This BBC story looks at the case of Georgiy Gongadze, the crusading Ukrainian investigative journalist who was murdered in 2000, and the continuing  fallout in Ukraine from it.

Some exerpts:

Two high-ranking police officers have ... been charged in connection with the killing.

The prosecutor general says they now know who gave the order.

These new developments have happened since the new president (Viktor Yushchenko) came to power.

"For Ukrainian people it must be the symbol of the beginning of the new era, when they can say that we are free people not just in terms of speaking about it, but of really being free," says Yevhen Fedchenko, a political analyst.

But it will not be easy. Last month one of the key witnesses died hours before he was due to be interviewed.

The former Interior Minister Yuri Kravchenko was found dead at his home. Investigators say he shot himself twice in the head and the authorities have said they believe he committed suicide. ...

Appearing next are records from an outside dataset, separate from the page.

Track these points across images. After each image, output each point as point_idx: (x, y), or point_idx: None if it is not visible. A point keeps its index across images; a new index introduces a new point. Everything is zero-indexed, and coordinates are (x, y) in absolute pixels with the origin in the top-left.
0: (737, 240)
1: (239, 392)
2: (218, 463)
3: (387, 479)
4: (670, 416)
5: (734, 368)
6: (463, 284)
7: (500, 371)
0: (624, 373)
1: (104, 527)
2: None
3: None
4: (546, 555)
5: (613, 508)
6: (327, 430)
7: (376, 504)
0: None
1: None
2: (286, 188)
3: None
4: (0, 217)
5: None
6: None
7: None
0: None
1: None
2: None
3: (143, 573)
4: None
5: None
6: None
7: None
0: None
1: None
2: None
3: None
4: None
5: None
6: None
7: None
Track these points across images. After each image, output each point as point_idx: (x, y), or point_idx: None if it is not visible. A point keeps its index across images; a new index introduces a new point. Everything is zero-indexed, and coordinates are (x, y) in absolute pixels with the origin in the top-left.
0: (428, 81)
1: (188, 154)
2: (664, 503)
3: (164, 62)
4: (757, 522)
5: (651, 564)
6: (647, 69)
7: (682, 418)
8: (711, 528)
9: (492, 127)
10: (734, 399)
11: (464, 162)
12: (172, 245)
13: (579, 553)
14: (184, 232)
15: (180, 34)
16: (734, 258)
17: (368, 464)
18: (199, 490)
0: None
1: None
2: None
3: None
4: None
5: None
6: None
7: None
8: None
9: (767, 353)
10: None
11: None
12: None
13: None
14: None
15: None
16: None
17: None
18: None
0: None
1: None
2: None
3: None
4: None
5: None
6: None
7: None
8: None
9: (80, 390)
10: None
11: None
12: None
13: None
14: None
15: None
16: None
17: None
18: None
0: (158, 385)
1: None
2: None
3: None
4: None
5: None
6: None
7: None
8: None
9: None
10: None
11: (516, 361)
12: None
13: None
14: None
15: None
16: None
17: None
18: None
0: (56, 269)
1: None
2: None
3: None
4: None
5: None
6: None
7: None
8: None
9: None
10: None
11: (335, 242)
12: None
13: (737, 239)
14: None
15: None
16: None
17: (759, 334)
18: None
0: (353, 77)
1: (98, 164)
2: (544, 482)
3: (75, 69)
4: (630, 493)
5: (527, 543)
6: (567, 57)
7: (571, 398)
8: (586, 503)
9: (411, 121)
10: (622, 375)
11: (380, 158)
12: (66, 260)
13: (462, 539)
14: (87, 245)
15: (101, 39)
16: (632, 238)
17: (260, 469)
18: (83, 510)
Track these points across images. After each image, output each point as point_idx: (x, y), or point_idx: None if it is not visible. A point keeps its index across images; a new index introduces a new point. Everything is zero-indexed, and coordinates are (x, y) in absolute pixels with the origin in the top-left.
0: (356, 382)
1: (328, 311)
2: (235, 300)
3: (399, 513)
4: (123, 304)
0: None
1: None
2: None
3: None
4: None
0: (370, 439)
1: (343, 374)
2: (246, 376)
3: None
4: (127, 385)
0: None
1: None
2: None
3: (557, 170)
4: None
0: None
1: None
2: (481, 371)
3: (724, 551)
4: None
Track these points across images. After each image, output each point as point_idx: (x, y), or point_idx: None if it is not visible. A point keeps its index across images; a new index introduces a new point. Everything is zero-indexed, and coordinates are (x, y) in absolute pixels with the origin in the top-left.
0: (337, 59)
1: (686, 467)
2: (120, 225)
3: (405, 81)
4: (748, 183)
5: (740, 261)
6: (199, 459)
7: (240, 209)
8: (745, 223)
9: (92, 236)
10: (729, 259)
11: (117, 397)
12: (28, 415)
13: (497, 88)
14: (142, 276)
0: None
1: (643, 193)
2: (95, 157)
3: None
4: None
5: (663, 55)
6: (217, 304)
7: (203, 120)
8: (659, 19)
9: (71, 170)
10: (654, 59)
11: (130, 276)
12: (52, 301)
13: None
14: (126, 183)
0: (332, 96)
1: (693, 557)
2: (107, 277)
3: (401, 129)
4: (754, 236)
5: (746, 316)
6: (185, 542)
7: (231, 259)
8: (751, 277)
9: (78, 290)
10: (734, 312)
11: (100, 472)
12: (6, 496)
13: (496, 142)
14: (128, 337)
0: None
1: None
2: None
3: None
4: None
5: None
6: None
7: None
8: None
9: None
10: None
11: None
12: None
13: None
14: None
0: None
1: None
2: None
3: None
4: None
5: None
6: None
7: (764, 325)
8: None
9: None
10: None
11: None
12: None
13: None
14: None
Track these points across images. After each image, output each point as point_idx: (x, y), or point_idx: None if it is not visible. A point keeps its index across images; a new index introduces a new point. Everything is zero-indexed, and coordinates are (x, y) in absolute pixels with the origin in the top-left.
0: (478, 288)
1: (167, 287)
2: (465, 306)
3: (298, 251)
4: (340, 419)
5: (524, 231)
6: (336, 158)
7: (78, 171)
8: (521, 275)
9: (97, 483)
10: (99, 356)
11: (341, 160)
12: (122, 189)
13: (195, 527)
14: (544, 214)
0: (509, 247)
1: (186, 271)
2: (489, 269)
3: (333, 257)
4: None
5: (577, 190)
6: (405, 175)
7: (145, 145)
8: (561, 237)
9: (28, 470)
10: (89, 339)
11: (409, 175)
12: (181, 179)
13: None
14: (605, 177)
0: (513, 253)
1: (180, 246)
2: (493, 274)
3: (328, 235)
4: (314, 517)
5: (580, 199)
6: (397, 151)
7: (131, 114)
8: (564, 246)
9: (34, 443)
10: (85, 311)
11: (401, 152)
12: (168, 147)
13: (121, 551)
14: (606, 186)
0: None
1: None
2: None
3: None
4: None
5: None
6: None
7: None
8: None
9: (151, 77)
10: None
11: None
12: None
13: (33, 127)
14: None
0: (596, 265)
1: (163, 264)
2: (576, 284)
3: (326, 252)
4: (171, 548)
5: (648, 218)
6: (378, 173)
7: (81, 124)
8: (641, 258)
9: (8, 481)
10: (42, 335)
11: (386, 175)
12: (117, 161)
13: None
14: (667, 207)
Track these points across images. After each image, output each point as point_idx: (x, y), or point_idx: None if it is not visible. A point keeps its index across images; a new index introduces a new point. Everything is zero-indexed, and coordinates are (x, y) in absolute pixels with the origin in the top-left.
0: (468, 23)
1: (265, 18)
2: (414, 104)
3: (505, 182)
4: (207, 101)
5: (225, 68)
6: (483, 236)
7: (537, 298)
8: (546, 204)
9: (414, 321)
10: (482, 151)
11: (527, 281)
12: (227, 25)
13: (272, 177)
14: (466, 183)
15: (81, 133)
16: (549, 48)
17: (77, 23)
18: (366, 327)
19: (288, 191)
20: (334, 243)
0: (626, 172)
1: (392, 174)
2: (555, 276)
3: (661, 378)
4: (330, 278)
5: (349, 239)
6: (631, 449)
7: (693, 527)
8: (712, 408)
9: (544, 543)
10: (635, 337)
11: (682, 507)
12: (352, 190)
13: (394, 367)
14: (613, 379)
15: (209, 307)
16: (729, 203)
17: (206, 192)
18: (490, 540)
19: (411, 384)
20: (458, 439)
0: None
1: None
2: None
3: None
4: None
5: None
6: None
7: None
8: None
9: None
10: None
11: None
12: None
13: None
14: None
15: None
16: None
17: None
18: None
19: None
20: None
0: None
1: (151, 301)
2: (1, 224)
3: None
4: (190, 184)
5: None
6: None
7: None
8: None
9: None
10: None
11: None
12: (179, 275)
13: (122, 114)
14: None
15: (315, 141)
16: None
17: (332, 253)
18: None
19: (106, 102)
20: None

A representative from the Council of Europe's Parliamentary Assembly has been in Kiev this week on a fact-finding mission.

The human rights body is due to launch a new enquiry into the case.

Establishing who ordered the killing of Mr Gongadze could be one of the biggest tests for Mr Yushchenko.

But he has staked his political future on it.

"It's the most important case for the future of our government and it seems to me that the new president and the new government really understand what that means for Ukraine and the Ukrainian people," says Olena (Prytula, chief editor of Ukrainska Pravda, a colleague of Gongadze's).